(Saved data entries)
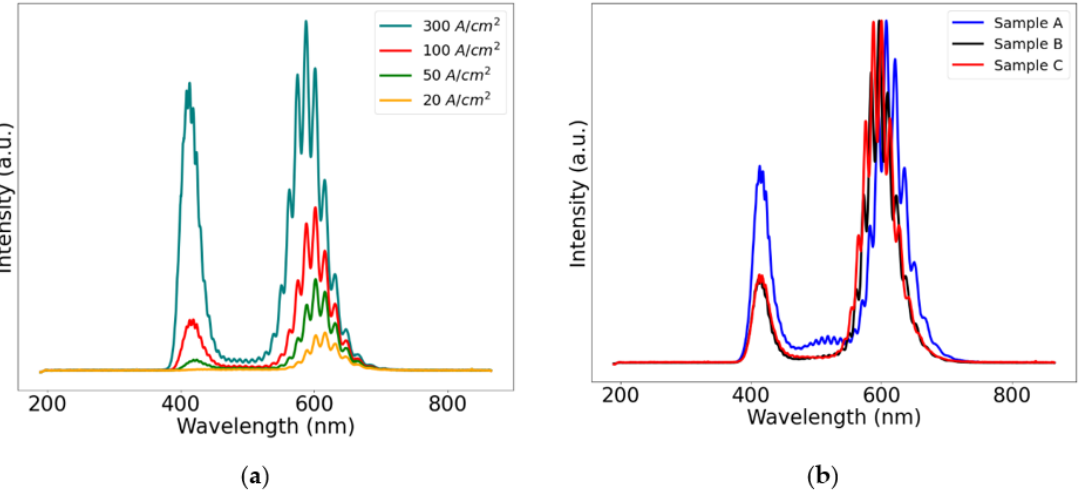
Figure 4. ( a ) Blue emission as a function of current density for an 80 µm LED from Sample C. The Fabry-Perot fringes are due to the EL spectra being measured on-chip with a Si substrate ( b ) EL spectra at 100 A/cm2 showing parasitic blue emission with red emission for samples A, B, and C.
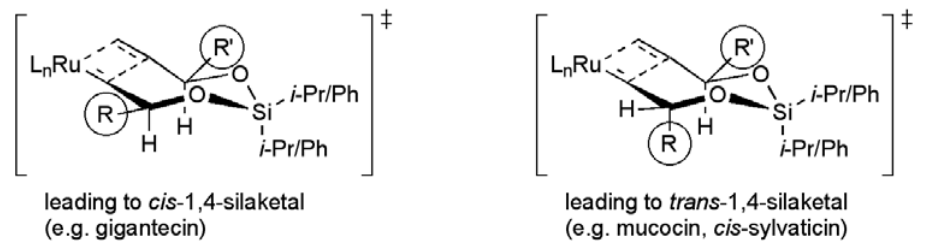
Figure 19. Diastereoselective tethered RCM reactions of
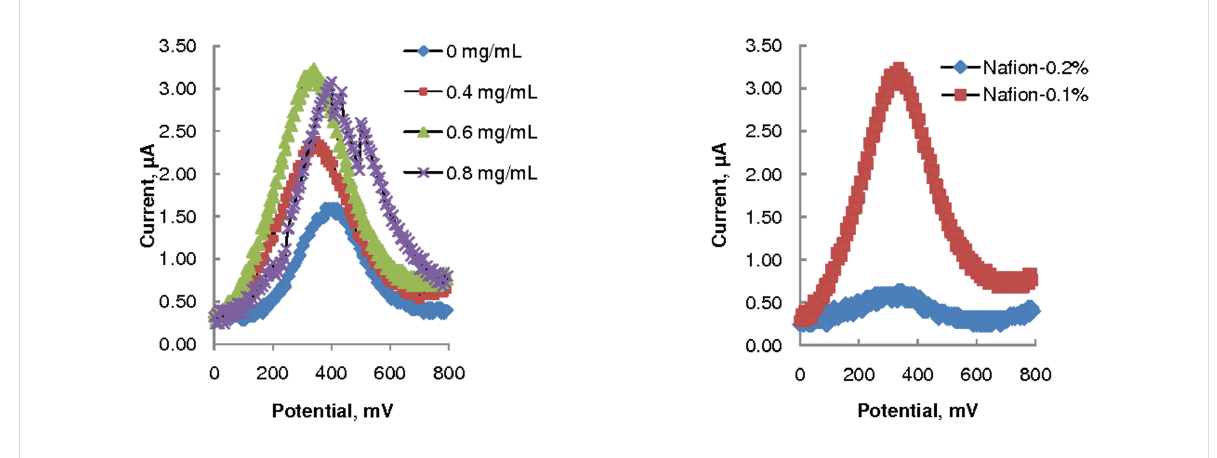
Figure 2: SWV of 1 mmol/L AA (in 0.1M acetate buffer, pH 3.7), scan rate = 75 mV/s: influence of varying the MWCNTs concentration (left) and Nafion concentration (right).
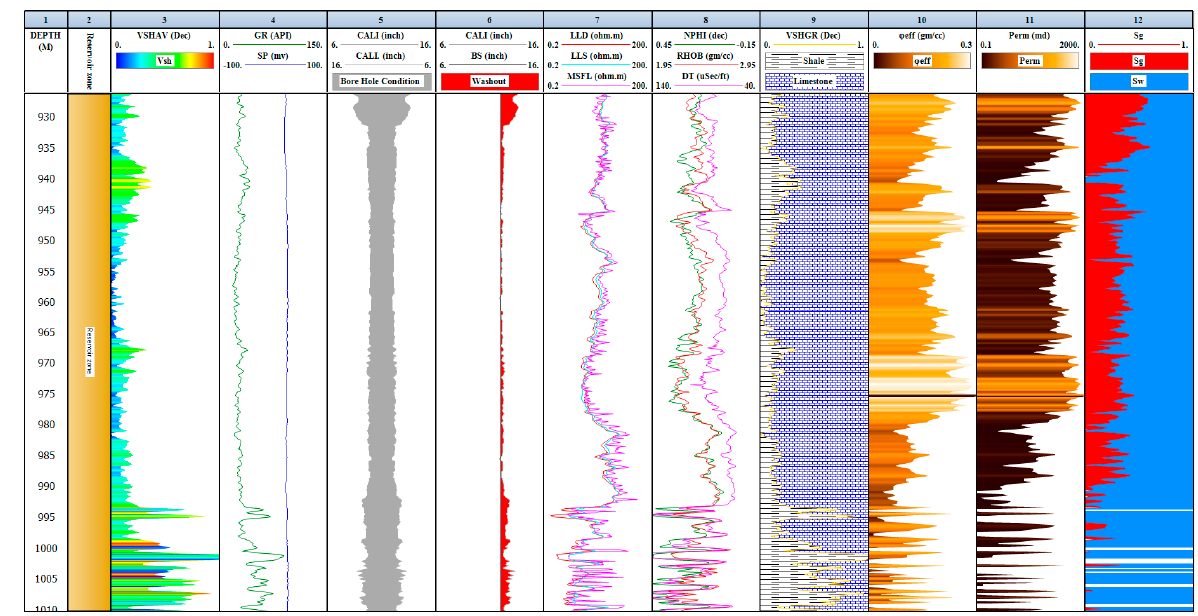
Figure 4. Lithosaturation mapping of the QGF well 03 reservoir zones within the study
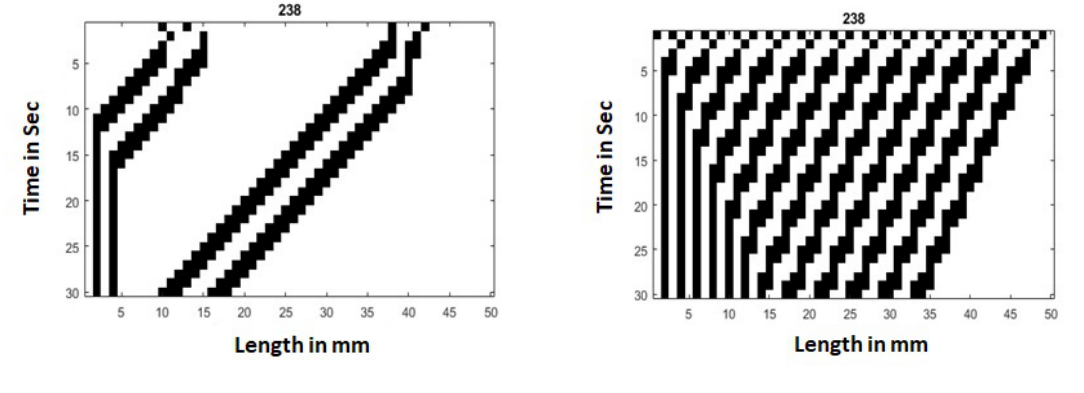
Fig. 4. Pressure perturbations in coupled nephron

**WHAT YOU NEED TO DO**
With pictures omitted, restate word for word every line above from the one containing "Figure 4. Lithosaturation" to the end of the entries.

**EXERCISE OUTPUT**
Figure 4. Lithosaturation mapping of the QGF well 03 reservoir zones within the study
Fig. 4. Pressure perturbations in coupled nephron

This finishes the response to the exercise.